Problem to solve
Every line of the records below from the line with "right eye: (173, 170)" up to and including the line with "left front paw: (296, 596)" must be reproduced exactly, and no line outside that range.

Recorded data
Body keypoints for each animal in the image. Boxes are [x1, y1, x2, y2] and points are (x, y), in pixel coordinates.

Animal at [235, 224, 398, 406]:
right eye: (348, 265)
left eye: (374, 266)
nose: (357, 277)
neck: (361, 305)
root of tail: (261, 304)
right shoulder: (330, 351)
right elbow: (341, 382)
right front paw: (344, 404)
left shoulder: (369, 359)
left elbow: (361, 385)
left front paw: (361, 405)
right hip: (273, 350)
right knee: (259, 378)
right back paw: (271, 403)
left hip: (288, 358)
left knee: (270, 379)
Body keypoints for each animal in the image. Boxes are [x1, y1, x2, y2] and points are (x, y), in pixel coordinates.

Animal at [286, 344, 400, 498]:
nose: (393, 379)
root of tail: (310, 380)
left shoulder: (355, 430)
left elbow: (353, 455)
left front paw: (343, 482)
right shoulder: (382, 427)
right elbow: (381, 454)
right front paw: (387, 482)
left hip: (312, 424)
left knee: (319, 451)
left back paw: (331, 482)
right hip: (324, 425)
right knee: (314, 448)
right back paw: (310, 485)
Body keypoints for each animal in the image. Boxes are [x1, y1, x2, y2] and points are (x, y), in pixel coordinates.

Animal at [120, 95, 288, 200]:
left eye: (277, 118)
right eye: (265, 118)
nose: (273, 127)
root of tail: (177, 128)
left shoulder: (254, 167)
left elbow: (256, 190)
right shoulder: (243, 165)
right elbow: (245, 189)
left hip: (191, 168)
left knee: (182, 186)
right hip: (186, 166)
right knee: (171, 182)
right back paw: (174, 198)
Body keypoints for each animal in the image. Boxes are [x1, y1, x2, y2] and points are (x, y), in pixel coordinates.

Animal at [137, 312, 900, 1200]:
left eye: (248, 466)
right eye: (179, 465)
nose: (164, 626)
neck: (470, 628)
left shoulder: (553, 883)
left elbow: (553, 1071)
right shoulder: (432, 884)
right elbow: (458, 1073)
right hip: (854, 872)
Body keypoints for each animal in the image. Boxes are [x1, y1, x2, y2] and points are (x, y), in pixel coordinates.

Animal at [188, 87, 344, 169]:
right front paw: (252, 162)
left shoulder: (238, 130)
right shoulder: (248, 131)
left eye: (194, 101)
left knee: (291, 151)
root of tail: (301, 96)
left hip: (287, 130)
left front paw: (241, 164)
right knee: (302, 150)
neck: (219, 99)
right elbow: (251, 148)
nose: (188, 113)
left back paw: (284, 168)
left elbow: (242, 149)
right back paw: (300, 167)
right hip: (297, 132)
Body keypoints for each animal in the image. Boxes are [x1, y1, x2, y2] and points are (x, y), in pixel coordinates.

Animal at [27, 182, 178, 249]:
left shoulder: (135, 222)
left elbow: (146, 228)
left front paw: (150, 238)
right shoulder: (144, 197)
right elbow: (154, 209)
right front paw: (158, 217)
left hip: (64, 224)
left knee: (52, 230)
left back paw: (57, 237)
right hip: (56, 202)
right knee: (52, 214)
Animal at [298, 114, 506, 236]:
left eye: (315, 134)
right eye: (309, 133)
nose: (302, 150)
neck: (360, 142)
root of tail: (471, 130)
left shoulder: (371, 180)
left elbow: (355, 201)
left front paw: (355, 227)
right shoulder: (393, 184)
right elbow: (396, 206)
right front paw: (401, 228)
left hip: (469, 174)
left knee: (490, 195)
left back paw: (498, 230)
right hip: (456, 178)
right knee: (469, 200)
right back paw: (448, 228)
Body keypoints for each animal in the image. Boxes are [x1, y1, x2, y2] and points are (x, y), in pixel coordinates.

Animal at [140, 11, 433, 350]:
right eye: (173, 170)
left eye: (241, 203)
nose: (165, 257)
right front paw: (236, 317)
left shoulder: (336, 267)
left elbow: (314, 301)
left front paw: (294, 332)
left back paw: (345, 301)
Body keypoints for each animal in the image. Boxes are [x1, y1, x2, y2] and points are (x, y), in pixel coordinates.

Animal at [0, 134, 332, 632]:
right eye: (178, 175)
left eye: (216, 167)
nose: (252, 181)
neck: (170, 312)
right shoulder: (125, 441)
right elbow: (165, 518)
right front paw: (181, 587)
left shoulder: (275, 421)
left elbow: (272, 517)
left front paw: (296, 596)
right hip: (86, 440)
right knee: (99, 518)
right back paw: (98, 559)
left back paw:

Expected answer
right eye: (173, 170)
left eye: (241, 203)
nose: (165, 257)
right front paw: (236, 317)
left shoulder: (336, 267)
left elbow: (314, 301)
left front paw: (294, 332)
left back paw: (345, 301)
Body keypoints for each animal in the image. Boxes are [x1, y1, x2, y2] and points are (x, y), in pixel coordinates.

Animal at [0, 134, 332, 632]:
right eye: (178, 175)
left eye: (216, 167)
nose: (252, 181)
neck: (170, 312)
right shoulder: (125, 441)
right elbow: (165, 518)
right front paw: (181, 587)
left shoulder: (275, 421)
left elbow: (272, 517)
left front paw: (296, 596)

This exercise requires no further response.